While number of users may sound like a trite metric, it is essential to product strategy. There are numerous advantages to having a larger user base:

  • Increased potential to dominate the market: There are three main mechanisms at play here:
  • Power of default: Apple Music has benefited enormously from the massive iOS user base and hence its position within the ecosystem as the default streaming option; Similarly, Apple Maps has more users on iOS than Google Maps despite being a less accurate product since it’s the default maps app on iOS.
  • Network effects: Especially true for social networks, where each additional user makes the entire network more valuable for everyone.
  • Economies of scale: There are decreasing marginal cost of serving an extra customer or producing an extra unit of your product. Thus companies drive huge efficiency gains as their user bases grow.
  • Easer to obtain press coverage: a greater number of users increases the overall impact of every new product or feature. Since each of these additions has greater impact, they consequently receive greater press coverage.
  • More leverage in negotiations: The greater number of users can result in increased leverage while negotiating with potential partners.

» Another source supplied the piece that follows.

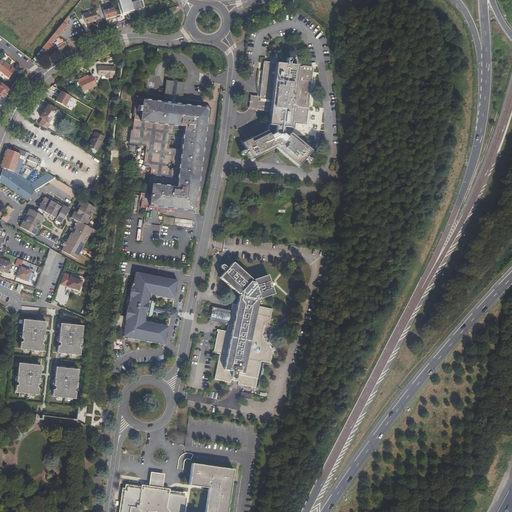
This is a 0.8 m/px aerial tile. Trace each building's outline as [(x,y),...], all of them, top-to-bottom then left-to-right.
[(133,10),(131,3),(129,0),(118,0),(122,13),(125,13),(133,11),(133,10)] [(139,0),(131,3),(133,10),(143,7),(141,0),(139,0)] [(110,9),(103,11),(102,11),(103,12),(100,13),(102,20),(112,17),(110,9)] [(95,11),(82,15),(84,24),(97,20),(95,11)] [(47,49),(49,51),(54,48),(54,47),(50,45),(51,44),(62,30),(63,31),(65,28),(64,27),(67,24),(66,18),(42,48),(45,50),(47,49)] [(259,100),(271,101),(271,104),(270,112),(267,131),(242,143),(246,150),(244,151),(243,150),(242,150),(242,151),(241,151),(241,152),(240,153),(241,154),(241,155),(242,155),(243,156),(244,155),(245,155),(245,154),(245,153),(247,153),(250,160),(275,148),(298,167),(304,160),(305,160),(306,162),(307,163),(308,163),(309,163),(309,162),(310,161),(310,160),(309,159),(308,158),(306,157),(311,151),(290,134),(295,129),(295,124),(306,125),(312,68),(302,67),(301,67),(297,67),(296,66),(296,64),(297,64),(299,50),(292,49),(292,55),(288,55),(288,58),(286,60),(286,62),(285,65),(275,64),(271,63),(263,62),(259,100)] [(14,70),(4,62),(0,67),(0,72),(7,78),(14,70)] [(105,75),(105,78),(113,78),(114,75),(115,75),(115,67),(98,67),(98,75),(105,75)] [(82,92),(96,86),(92,75),(88,77),(78,81),(82,92)] [(165,80),(162,102),(165,103),(166,97),(178,99),(177,104),(181,105),(183,82),(165,80)] [(60,101),(64,94),(54,89),(50,96),(60,101)] [(196,104),(195,107),(181,105),(177,104),(178,99),(166,97),(165,103),(162,102),(147,100),(147,97),(136,96),(134,105),(133,105),(133,110),(133,111),(131,130),(130,130),(128,143),(145,145),(142,165),(145,165),(144,167),(147,168),(147,170),(149,171),(149,172),(152,173),(147,208),(158,209),(158,212),(162,213),(163,210),(173,211),(173,208),(193,210),(205,119),(207,120),(209,108),(207,106),(196,104)] [(250,97),(248,110),(270,112),(271,104),(258,102),(258,98),(250,97)] [(42,118),(38,124),(46,129),(49,124),(47,123),(53,115),(55,116),(59,111),(57,110),(56,110),(48,105),(39,117),(42,118)] [(91,142),(88,147),(96,151),(101,142),(91,137),(90,141),(91,142)] [(24,154),(14,146),(12,151),(7,149),(0,169),(0,181),(28,201),(34,192),(48,183),(54,179),(48,175),(31,184),(18,174),(24,154)] [(29,156),(26,165),(36,169),(39,160),(29,156)] [(73,198),(77,192),(54,179),(48,183),(73,198)] [(140,201),(140,207),(145,208),(147,193),(140,192),(139,201),(140,201)] [(43,204),(41,203),(38,209),(44,212),(50,215),(51,216),(52,218),(54,218),(56,218),(55,220),(61,224),(69,209),(63,205),(62,207),(49,199),(47,199),(47,197),(43,198),(43,200),(45,201),(43,204)] [(63,205),(50,198),(49,199),(62,207),(63,205)] [(80,221),(87,225),(89,221),(87,219),(90,214),(92,215),(96,209),(81,201),(78,207),(79,208),(76,213),(74,212),(71,219),(74,220),(74,222),(77,222),(78,222),(80,221)] [(6,222),(10,217),(9,216),(13,210),(7,206),(3,212),(5,213),(1,219),(6,222)] [(19,228),(34,236),(37,229),(36,228),(38,223),(40,224),(44,217),(42,216),(36,213),(29,209),(26,216),(27,217),(25,222),(23,221),(19,228)] [(63,247),(61,251),(76,259),(86,241),(84,240),(87,235),(89,236),(92,230),(86,227),(78,222),(77,222),(76,224),(75,224),(75,226),(74,228),(76,229),(73,234),(71,233),(65,243),(63,247)] [(54,257),(48,254),(42,269),(40,274),(35,288),(42,291),(54,257)] [(7,268),(8,269),(10,263),(0,259),(0,269),(6,272),(7,268)] [(220,267),(224,271),(219,277),(237,294),(238,294),(239,295),(238,295),(236,305),(231,304),(230,311),(229,314),(225,313),(223,320),(227,321),(227,324),(225,331),(216,329),(216,331),(217,332),(213,351),(212,351),(211,353),(219,354),(213,379),(229,383),(230,380),(237,382),(237,384),(255,388),(260,361),(269,364),(270,363),(269,361),(270,360),(271,357),(270,356),(270,355),(271,355),(272,351),(271,351),(271,349),(269,346),(267,346),(267,344),(265,341),(264,341),(264,339),(261,335),(264,324),(266,325),(266,323),(268,323),(271,309),(256,306),(257,300),(257,299),(258,298),(259,299),(273,294),(267,275),(252,280),(252,282),(249,281),(251,279),(232,262),(227,268),(223,265),(222,264),(221,264),(221,265),(220,265),(220,266),(220,267)] [(27,277),(28,277),(31,272),(20,267),(16,276),(26,280),(27,277)] [(129,338),(128,342),(133,343),(134,343),(136,342),(137,342),(139,342),(140,340),(145,341),(145,342),(151,343),(151,342),(153,343),(153,344),(159,345),(159,344),(164,345),(168,326),(163,325),(157,323),(157,324),(155,324),(155,323),(149,322),(143,321),(145,316),(150,317),(150,316),(152,316),(152,311),(153,312),(155,311),(155,309),(154,308),(154,307),(153,307),(154,303),(153,302),(153,301),(148,300),(149,294),(155,295),(155,296),(160,297),(160,296),(162,297),(168,299),(168,298),(173,299),(177,280),(135,272),(133,284),(131,283),(124,321),(125,321),(122,337),(129,338)] [(60,284),(78,290),(81,281),(70,277),(70,276),(64,274),(60,284)] [(211,307),(208,320),(227,324),(227,321),(223,320),(225,313),(229,314),(230,311),(211,307)] [(21,343),(19,342),(18,349),(41,352),(45,322),(22,320),(20,339),(21,339),(21,343)] [(82,326),(59,323),(56,353),(79,356),(80,349),(78,348),(79,345),(80,345),(82,326)] [(40,366),(17,364),(15,383),(17,383),(16,386),(15,386),(14,393),(37,396),(40,366)] [(74,392),(74,389),(76,389),(78,370),(55,367),(52,397),(75,400),(75,392),(74,392)] [(251,400),(252,395),(241,392),(240,398),(251,400)] [(226,511),(233,469),(191,463),(188,485),(208,488),(204,511),(184,511),(186,498),(184,497),(184,496),(155,492),(125,487),(124,489),(122,488),(118,511),(226,511)] [(164,474),(150,472),(148,486),(156,488),(162,488),(164,474)] [(156,488),(148,486),(141,485),(141,487),(125,485),(125,487),(155,492),(184,496),(184,493),(169,491),(169,489),(162,488),(156,488)]
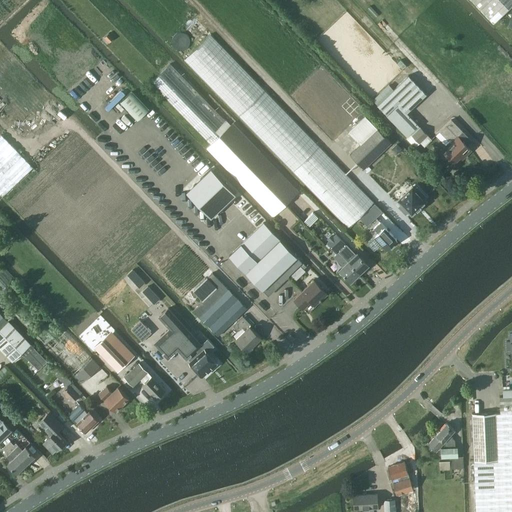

Remember, small user bases, too, can be leveraged strategically: it’s important for larger entities to keep tabs on smaller competitors to better track novel approaches being implemented to enter the market. For instance, one of the primary reasons that music labels initially partnered with Apple to launch the iTunes store was that the changes would impact, at most, 5% of the personal computer users since iTunes was exclusively available on the Mac at the time.


Be aware of your competitors’ ability to develop well-thought-out products or those that are aesthetically pleasing. Customers tend to be more inclined to use products that are easy-to-use or pretty. When thinking about entering a space that is dominated by a company that prides itself on and derives market power from its ability to churn out well-designed and easy-to-use products (think Miele, Apple, Nike, Bang & Olufsen etc.) make sure that your products are at least as user-friendly and aesthetically pleasing as the competition. If not, it is a good idea to rethink your core customer-base to incorporate users who do not place such a premium on design, or improve your product’s capabilities in other areas that may be more important to the end-customer.


Perceptions that people have of you and the products you sell can have a huge impact on the future. For instance, Facebook has a reputation for collecting user-data, aggregating it, and selling targeted-ads to advertisers which opens the door for a competitor such as Snapchat to tout its privacy features and aversion to data-collection as a means to both attract users and launch features such as Snap Maps. Thus, it’s essential for every product manager to be aware of the relative positioning of their brand with respect to their competitors’, specifically as it pertains to new products or features.

Strong brands can charge higher prices since they have a higher level of customer loyalty (the iPhone X is almost twice as expensive as Google’s flagship phone) and get the benefit-of-doubt when they make mistakes — think Apple’s iPhone 4 Antennagate.


When your competitor decides to work on a new product or feature, how long does it take them to ship the project they’re working on? As companies scale, so does the internal bureaucracy, which has the effect of slowing them down in terms of their ability to go from idea to a product in the market. On the other hand, smaller teams tend to be more focused and agile.

Having an answer to this question, for both your team and your competitors’, is instrumental to determining which projects to invest resources in especially when the success of the project is directly tied to the time at which it ships.


There are five dimensions along which product managers most often evaluate their competitors — engineering ability, number of users, design, brand, and speed. It is essential to get an understanding of your competitors’ ability across each of these dimensions to better understand the competitive landscape and consequently allocate resources to the appropriate projects.